* **Task to complete**: In the post about the confusing C program, reproduce the stretch from "#include <stdio.h>" through "< size; i++)", swapping "raw_ptr" for "byte_ptr" at every occurrence.

* **Excerpt provided**:
******************************

简体   繁体   中英

How can I understand the output of this program?

My book is attempting to familiarize me with concepts such as pointer dereferencing concerning structures and some weird ways of accessing structures. I am a newbie, and find the following confusing about the code below.

#include <stdio.h>
#include <time.h>
void dump_time_struct_bytes(struct tm *time_ptr, int size) {
    int i;
    unsigned char *raw_ptr;

    printf("bytes of struct located at 0x%08x\n", time_ptr);
    raw_ptr = (unsigned char *)time_ptr;
    for (i = 0; i < size; i++)
    {
        printf("%02x ", raw_ptr[i]);
        if (i % 16 == 15) // Print a newline every 16 bytes.
            printf("\n");
    }
    printf("\n");
}
int main() {

    long int seconds_since_epoch;
    struct tm current_time, *time_ptr;
    int hour, minute, second, i, *int_ptr;

    seconds_since_epoch = time(0); // Pass time a null pointer as argument.
    printf("time() - seconds since epoch: %ld\n", seconds_since_epoch);
    time_ptr = &current_time; // Set time_ptr to the address of
                              // the current_time struct.

******************************

* **Record excerpts**:
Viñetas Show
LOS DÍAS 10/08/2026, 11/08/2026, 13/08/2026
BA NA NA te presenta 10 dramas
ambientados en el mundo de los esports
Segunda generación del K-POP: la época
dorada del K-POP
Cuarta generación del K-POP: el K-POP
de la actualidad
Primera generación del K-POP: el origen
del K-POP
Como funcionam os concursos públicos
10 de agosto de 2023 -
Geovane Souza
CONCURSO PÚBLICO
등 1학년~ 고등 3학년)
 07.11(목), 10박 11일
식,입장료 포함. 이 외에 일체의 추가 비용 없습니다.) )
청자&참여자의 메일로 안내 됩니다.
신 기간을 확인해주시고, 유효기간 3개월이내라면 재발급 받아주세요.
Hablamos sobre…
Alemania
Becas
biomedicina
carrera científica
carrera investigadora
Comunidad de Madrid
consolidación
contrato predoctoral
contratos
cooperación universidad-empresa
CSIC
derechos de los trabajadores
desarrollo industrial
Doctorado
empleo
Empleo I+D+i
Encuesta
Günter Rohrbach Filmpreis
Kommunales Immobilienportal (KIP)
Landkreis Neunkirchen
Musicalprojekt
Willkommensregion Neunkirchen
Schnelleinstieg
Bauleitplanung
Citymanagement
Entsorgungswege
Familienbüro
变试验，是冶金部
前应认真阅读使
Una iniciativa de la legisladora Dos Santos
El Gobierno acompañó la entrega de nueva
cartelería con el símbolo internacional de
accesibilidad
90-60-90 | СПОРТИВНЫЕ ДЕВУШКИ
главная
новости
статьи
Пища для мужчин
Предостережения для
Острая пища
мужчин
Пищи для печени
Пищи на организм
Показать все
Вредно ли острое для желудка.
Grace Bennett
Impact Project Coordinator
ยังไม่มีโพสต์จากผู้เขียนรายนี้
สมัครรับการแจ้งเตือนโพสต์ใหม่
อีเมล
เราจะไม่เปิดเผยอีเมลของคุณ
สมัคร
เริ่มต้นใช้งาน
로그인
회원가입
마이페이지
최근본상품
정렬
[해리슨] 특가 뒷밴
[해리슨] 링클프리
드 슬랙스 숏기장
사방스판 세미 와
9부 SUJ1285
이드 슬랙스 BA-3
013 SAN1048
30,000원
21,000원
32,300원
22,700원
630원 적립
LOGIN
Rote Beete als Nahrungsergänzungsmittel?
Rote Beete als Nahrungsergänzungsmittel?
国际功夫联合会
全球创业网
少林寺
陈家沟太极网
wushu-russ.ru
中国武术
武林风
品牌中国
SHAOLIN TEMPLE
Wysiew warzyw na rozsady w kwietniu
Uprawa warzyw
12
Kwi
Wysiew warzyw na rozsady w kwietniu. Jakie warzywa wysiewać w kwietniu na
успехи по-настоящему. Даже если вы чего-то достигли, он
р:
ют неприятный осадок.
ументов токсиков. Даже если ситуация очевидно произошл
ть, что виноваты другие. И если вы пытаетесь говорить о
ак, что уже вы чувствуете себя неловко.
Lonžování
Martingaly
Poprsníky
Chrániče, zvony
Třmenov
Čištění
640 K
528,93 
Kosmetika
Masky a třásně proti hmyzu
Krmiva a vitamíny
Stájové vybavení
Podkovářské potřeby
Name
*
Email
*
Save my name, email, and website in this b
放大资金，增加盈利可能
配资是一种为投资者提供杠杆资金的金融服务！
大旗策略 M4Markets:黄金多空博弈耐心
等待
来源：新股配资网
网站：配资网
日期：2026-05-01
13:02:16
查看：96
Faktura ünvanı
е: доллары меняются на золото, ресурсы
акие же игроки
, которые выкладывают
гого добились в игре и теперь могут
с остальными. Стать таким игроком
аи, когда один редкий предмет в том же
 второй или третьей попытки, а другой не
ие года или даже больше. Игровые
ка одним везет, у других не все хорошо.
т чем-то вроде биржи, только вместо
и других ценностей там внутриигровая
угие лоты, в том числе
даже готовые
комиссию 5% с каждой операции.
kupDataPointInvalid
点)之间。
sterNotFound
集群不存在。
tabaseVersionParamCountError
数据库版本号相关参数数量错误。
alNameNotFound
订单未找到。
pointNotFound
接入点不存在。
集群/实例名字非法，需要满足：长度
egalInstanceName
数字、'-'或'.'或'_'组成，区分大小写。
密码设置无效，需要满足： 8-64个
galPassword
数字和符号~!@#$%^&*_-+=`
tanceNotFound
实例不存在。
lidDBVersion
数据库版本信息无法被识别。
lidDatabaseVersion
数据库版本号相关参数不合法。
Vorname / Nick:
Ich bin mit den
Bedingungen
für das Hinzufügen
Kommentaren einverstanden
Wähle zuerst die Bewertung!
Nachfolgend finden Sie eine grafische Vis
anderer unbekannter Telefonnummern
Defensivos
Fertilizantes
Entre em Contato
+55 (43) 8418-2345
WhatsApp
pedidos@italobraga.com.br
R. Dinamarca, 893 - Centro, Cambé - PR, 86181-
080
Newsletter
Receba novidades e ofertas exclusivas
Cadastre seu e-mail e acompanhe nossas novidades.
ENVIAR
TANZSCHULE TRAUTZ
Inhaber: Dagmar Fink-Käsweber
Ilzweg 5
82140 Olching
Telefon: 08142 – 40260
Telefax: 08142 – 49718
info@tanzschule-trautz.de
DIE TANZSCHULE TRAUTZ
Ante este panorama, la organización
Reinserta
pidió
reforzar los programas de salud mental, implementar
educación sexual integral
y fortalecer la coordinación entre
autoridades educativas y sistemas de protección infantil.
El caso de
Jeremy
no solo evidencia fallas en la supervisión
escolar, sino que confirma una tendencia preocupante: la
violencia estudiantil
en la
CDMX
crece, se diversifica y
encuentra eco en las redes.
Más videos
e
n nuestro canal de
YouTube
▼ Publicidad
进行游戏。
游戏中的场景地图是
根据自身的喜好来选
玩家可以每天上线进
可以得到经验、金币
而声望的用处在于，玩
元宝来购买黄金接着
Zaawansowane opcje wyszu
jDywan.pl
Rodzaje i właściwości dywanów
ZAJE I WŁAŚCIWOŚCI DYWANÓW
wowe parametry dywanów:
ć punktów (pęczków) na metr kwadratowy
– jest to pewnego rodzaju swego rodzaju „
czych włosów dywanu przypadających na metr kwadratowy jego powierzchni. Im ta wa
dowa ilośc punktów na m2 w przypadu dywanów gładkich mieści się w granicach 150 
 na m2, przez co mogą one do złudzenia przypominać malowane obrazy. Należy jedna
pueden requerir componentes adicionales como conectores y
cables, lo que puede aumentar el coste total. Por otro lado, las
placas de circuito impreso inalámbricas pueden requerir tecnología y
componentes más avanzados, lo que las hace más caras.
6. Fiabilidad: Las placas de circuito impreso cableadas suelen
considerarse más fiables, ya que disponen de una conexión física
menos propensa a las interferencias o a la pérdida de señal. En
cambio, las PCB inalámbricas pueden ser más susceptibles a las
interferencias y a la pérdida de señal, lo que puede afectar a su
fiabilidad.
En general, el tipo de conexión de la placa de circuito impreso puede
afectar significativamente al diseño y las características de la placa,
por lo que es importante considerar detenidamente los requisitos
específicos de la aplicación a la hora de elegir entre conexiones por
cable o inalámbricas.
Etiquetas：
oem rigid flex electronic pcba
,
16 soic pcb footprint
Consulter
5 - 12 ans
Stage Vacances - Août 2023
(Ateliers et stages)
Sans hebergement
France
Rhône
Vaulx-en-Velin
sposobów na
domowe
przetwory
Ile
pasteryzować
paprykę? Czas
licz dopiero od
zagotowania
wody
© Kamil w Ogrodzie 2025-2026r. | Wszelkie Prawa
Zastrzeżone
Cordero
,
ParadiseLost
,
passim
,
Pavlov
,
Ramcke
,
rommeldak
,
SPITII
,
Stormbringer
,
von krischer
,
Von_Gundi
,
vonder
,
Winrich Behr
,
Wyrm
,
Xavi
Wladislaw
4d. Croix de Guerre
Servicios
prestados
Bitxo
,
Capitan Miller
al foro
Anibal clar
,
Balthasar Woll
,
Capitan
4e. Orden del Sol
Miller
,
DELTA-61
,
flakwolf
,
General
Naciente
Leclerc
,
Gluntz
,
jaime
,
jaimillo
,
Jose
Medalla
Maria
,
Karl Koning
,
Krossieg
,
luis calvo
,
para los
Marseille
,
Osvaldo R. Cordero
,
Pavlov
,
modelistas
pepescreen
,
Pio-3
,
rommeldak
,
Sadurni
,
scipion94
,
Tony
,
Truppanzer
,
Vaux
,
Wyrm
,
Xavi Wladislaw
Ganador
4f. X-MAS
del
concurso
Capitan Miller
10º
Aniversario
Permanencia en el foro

******************************

* **Result of the task**:
#include <stdio.h>
#include <time.h>
void dump_time_struct_bytes(struct tm *time_ptr, int size) {
    int i;
    unsigned char *byte_ptr;

    printf("bytes of struct located at 0x%08x\n", time_ptr);
    byte_ptr = (unsigned char *)time_ptr;
    for (i = 0; i < size; i++)